3. The LCD according to claim 1 wherein the tuner module is configured for use in a region having a SECAM video standard.

4. The LCD according to claim 1 wherein the tuner module is configured for use in a region having an NTSC video standard.

5. The LCD according to claim 1 wherein the power supply module is configured for use in a region having a 230 V AC and 50 Hz power transmission standard.

6. The LCD according to claim 1 wherein the power supply module is configured for use in a-region having a 110 V AC and 60 Hz power transmission standard.

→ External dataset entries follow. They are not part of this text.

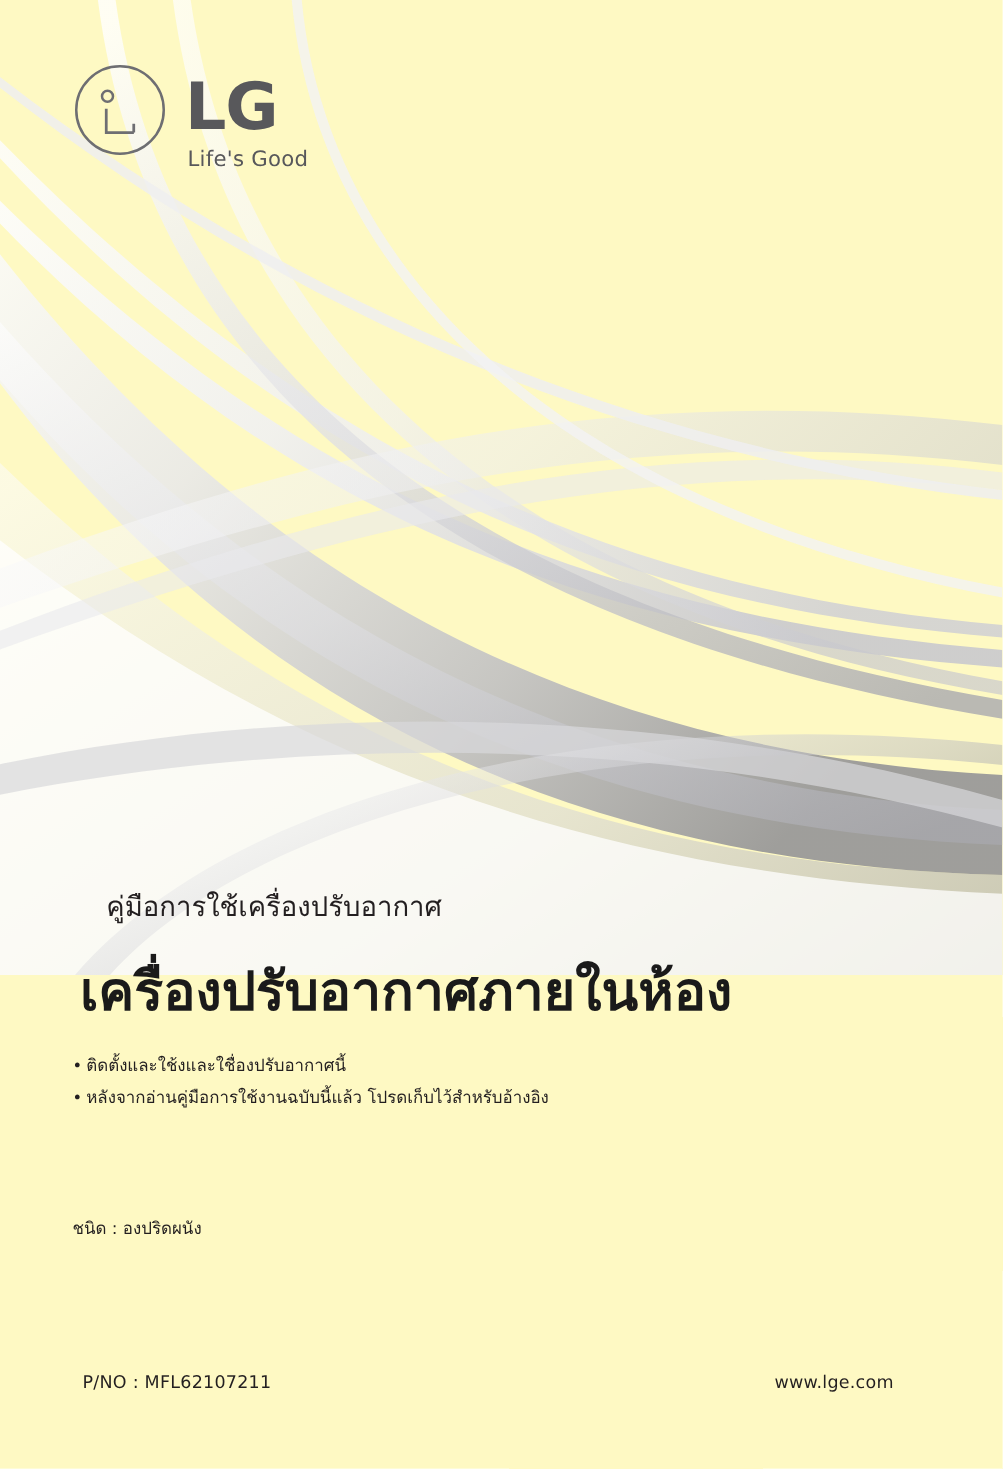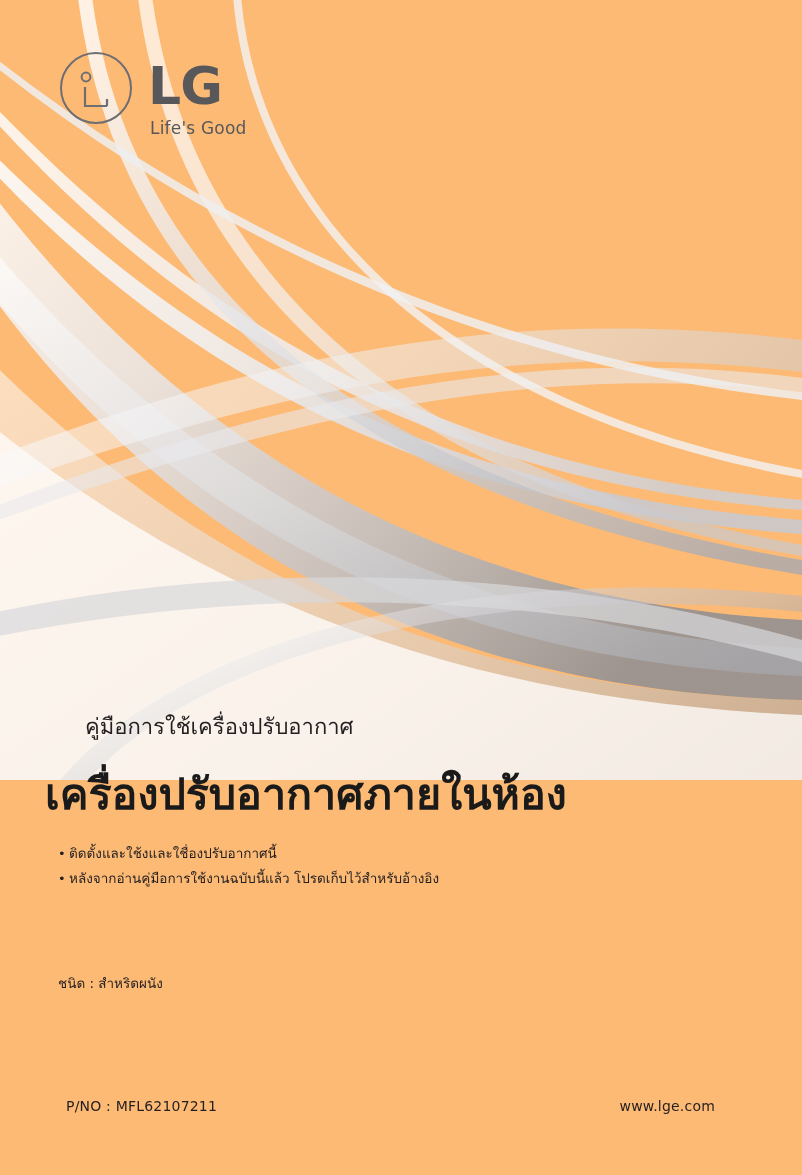--- a/index.html
+++ b/index.html
@@ -11,21 +11,21 @@
     height: 1175px;
     background: #ffffff;
     font-family: "DejaVu Sans", "Liberation Sans", sans-serif;
     overflow: hidden;
     position: relative;
   }
   #page {
     position: relative;
     width: 802px;
     height: 1175px;
-    background: #fdba74;
+    background: #fef9c3;
     overflow: hidden;
   }
 
   
   #artwork {
     position: absolute;
     left: 0;
     top: 0;
     width: 802px;
     height: 780px;
@@ -84,21 +84,21 @@
     left: 57px;
     top: 710px;
     font-size: 22px;
     color: #231f20;
     line-height: 34px;
     white-space: nowrap;
     margin-left: 28px;
   }
   #doc-title {
     position: absolute;
-    left: 45px;
+    left: 64px;
     top: 765px;
     font-size: 43px;
     font-weight: bold;
     color: #1a1a1a;
     line-height: 58px;
     white-space: nowrap;
   }
 
   
   #bullets {
@@ -240,20 +240,20 @@
       </div>
     </div>
     <div class="bullet-row">
       <div class="bullet-dot">•</div>
       <div class="bullet-text">
         <div>หลังจากอ่านคู่มือการใช้งานฉบับนี้แล้ว โปรดเก็บไว้สำหรับอ้างอิง</div>
       </div>
     </div>
   </div>
 
-  <div id="type-line">ชนิด : สำหริดผนัง</div>
+  <div id="type-line">ชนิด : องปริดผนัง</div>
 
   <div id="footer">
     <div id="pno">P/NO : MFL62107211</div>
     <div id="website">www.lge.com</div>
   </div>
 
 </div>
 
 </body></html>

7. The LCD according to claim 1 wherein the extended audio-video connector module is configured for use with at least one of an S-video input, a VGA input, a SCART input, a component video input, a composite video input, an optical audio input, a coaxial audio input, and an RCA audio input.

8. A circuit board assembly of an LCD, comprising:

a mother board including (i) an audio-video decoder, (ii) a connector interface for receiving at least one analog signal from an external source, (iii) an analog to digital converter for converting the at least one analog signal into an at least one digital signal, (iv) a scaler for reconverting the at least one digital signal into an at least one video signal, and (v) an LCD panel for receiving the at least one video signal from the scaler for displaying images thereon;

an insertable power supply module for generating power to operate the motherboard, said power supply module being configured to operate at a power supply rating specific to a region where the LCD is to be operated;

an insertable audio-video interface module comprising audio-video input-output connectors for receiving audio-video signals from the mother board or transmitting the same to the mother board; and

an insertable tuner module for receiving the TV signal and transmitting the same to the audio-video decoder, wherein the tuner module is configured for operation in the region.

9. The circuit board assembly of claim 8 wherein the external source is a computer.

10. The circuit board assembly of claim 8 wherein the external source is a video game console system.